Q. My colleague rarely works. I sit next to a woman who spends hours each day talking on the phone to her boyfriend, chatting with people who pass by, shopping online and taking long lunches. Meanwhile, I rarely leave my desk and don’t make personal calls. No one seems to notice that my coworker is a slouch. I get more resentful every day. What can I do?
Pamela: Your challenge is how to address the situation in a way that solves the problem rather than intensifies it. To do that you have to feel empowered. So how do you feel empowered when the situation seems so unfair? Ask yourself, “Who do I need to be to resolve this?” The more common question is “What do I need to do?”
Going into a challenging situation asking “Who do I need to be?” versus “What do I need to do?” can be the difference between creating a solution and escalating the problem.
For example, if you go with “What should be done about this?” you may take negative actions like complaining to a mutual supervisor or taking your frustration out in ways that only solve things for the short term. On the other hand, asking, “Who do I need to be in this situation?” leads to a different set of options. If your answer is that you need to be “a rational, justified, empowered person,” you may be able to address your coworker directly and professionally and articulate what she’s doing in a way that doesn’t offend or upset her. You might ask how she finds the time to shop and chat at the office: “I’m so swamped—how do you do it?”
This won’t be the last time you face a situation like this at work. If you start thinking more about who you need to be in these interpersonal dilemmas, you’ll be surprised at how many problems you are able to solve—and how much better you feel!
Q. I recently got promoted over an equally qualified male colleague. I know he’d likely do the job as well as I can, but I work for a company that makes it a point to promote women and women of color whenever possible. Now I’m sensing an undercurrent of resentment among the staff. They seem to wonder why I got the promotion. This is making me feel uncomfortable, and it’s got me wondering if I really deserve this promotion or if I got it only because I’m a woman. How can I quell these doubts?
Mary Lynne: Over the years when men were getting promoted and women weren’t, how many men do you think were uncomfortable when they got the raise over an equally qualified woman? Probably not many. The question is, Why? These men probably had a core belief that they were entitled to the job because they worked hard, were qualified and supported a family. What is your core belief? Do you believe in yourself? Do you acknowledge what you have accomplished and build from there, creating small wins and cycles of success? You will need to do just that to optimize your performance and earn respect in your new role. The undercurrent in the office that you sense may not be a big issue. It could be an inaccurate interpretation on your part based on your self-doubt. If there’s an undercurrent, it will soon fade away as you step up and do your job effectively. You want to believe in yourself and in your entitlement to get the promotion you have earned. If you were not qualified for the job, you would not have gotten it, so focus on doing your best in the new role and prove that it was the right decision.

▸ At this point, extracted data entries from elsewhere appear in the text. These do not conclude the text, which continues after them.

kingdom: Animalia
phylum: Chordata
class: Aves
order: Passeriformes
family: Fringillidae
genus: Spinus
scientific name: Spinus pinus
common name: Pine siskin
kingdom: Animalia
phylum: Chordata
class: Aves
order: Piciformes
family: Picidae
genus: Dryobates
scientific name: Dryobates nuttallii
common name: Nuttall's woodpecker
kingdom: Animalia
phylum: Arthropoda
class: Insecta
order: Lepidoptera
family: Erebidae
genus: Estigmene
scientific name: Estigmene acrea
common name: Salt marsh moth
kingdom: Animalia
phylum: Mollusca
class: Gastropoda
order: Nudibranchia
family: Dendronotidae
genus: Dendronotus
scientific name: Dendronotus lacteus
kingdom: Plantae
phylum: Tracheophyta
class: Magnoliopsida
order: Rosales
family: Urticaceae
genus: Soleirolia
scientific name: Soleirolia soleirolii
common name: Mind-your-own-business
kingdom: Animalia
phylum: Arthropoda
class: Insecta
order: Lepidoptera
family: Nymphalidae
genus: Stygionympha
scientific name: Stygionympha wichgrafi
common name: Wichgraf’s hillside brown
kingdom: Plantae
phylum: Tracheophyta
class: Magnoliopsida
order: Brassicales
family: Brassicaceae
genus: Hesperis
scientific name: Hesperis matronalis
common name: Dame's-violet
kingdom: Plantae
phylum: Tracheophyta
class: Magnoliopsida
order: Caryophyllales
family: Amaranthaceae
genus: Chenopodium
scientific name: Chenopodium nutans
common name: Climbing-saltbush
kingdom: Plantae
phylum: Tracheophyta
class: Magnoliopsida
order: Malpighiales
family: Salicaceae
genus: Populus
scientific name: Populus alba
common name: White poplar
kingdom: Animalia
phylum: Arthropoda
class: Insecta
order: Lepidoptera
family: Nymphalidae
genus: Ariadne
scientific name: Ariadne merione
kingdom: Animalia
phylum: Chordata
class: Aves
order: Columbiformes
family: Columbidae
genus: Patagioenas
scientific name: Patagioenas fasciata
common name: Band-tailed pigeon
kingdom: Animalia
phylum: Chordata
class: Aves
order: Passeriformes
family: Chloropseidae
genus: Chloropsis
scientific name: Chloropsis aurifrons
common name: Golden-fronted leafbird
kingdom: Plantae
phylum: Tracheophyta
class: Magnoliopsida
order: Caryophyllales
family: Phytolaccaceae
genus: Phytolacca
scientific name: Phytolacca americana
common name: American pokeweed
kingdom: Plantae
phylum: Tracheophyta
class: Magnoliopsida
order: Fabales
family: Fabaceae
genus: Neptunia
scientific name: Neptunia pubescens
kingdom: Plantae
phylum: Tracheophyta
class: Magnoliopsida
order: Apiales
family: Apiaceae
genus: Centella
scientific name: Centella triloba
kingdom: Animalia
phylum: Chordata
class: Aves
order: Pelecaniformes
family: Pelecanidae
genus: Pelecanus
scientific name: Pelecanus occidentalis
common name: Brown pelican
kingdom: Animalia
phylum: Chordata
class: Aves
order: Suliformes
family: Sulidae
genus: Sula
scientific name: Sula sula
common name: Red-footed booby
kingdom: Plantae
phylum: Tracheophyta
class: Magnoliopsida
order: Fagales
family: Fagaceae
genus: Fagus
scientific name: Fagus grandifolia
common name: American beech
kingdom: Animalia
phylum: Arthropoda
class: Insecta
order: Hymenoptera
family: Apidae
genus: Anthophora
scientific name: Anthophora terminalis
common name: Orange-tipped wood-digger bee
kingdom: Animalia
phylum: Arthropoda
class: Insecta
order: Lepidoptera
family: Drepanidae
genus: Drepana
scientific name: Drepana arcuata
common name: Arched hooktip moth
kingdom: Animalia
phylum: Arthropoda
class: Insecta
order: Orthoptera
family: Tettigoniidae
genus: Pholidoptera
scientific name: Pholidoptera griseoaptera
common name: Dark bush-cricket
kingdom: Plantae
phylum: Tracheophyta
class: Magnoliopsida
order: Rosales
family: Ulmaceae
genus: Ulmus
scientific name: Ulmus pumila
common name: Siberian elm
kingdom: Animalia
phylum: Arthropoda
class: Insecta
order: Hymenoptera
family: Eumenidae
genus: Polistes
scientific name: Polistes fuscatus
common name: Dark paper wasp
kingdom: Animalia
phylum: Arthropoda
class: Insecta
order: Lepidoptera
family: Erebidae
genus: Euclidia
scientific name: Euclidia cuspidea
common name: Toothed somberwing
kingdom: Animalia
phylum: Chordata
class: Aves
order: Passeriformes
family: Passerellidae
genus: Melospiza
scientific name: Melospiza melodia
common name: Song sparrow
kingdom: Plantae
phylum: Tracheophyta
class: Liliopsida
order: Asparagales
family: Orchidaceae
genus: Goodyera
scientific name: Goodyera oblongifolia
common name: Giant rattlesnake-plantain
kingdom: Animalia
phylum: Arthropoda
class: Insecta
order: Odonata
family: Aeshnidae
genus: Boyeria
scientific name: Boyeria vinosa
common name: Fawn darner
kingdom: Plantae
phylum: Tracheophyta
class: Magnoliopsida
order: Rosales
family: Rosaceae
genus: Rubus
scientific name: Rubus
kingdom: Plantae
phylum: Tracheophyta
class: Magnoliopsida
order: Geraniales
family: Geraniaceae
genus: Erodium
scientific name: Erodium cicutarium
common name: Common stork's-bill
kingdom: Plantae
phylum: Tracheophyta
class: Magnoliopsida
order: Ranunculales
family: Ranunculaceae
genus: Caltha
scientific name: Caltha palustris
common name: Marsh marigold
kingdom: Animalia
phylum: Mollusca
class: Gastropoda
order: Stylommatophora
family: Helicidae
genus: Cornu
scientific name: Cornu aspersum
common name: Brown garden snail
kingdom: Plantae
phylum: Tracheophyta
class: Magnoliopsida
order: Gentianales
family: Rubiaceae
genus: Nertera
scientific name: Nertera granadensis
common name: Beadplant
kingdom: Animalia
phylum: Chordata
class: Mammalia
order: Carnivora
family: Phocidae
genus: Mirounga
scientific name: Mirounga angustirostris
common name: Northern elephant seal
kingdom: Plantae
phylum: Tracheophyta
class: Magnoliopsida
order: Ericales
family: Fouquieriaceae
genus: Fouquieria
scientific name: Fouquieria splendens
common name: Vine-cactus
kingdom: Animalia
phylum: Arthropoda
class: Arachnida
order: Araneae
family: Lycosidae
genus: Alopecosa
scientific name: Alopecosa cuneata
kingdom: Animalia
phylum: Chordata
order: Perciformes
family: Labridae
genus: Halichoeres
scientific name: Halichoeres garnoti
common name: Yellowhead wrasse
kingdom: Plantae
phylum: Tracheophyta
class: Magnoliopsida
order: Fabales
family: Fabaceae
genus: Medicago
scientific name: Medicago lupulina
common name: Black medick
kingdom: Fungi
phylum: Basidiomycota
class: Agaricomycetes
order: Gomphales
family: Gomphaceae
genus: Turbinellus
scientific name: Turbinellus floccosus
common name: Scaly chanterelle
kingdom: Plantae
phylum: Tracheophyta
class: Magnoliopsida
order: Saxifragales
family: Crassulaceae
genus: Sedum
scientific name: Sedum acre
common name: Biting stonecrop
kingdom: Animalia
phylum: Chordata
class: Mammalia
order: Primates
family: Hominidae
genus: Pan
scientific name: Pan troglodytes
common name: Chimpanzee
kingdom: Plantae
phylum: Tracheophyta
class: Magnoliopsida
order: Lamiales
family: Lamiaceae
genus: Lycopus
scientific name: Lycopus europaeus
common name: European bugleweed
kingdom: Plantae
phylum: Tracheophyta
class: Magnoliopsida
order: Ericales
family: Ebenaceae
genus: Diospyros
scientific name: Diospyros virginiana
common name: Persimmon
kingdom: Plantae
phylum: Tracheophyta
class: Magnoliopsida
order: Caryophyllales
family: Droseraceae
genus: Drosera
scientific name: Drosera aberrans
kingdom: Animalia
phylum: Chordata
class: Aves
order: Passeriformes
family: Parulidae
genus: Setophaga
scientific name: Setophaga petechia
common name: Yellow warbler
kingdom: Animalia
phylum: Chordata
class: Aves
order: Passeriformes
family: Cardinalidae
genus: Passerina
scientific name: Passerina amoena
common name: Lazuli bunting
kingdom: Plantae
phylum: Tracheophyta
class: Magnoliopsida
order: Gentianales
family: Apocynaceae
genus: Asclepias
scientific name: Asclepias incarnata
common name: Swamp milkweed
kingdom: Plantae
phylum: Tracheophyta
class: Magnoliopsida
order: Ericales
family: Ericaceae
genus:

Q. I am an African American Woman Who Wants to advance in my career. I’m very aware of the stereotype of the “loud, pushy black woman,” so I make a conscious effort to speak in measured, calm tones and to seek frequent feedback from my managers. But after five years with my company, I have watched others get promotions instead of me. How can I prove that I’m ready for that promotion?
Pamela: As an African-American woman, I’ve had firsthand experience with being hyperconscious about how I’m showing up, which can lead down the path you’ve just described, trying not to be “pushy” or not to come off “too strong.” The irony is that we can’t really control how we’re perceived. In fact, hyper-focusing on it can move us away from who we are and can trap us.
Instead, I ask myself, “Who am I? What is my motivation as a professional?” Just asking these questions pulls us out of that spiral, and, even more important, listening to our own answers keeps us clear about our purpose and direction.
To apply this approach to your promotion question, ask yourself: “Where am I coming from in this situation? What is my motivation? What’s driving my desire for a promotion?” If it’s to make a larger, more positive impact on the organization, which I suspect it is, then no matter what’s happening externally, you need to show up that way. When we show up coming from that place, we have the potential to move forward. Good luck!
Q. I work for a boss who’s Indecisive, who often agrees to things and then changes his mind. Should I ask him to put more things in writing? How far can I push him to be more decisive? Or is it my job to work around this tendency?
Mary Lynne: Your boss sounds like about one third of the executives with whom I work. It would be helpful for you to understand what’s going on. Your boss thinks a lot and continues to ponder ambiguities after a decision is made. While you’re ready to go, he continues to think, considering many angles of the situation. With new ideas, he changes his mind. The opposite tendency is to make quick decisions, execute and not look back. Both approaches have their pluses and minuses.
Learn to accept your boss’s style and work with it. Your getting things in writing will not stop him from pondering different alternatives. You could help his thought process by engaging in dialogues with him as he considers approaches. This will add to your stature as a valuable employee and may help him come to a conclusion more quickly. However, don’t be surprised if, even after your dialogues, he does an about-face on a decision. That’s just how he’s wired. Don’t judge it. Your acceptance will help you move on and focus on the task at hand.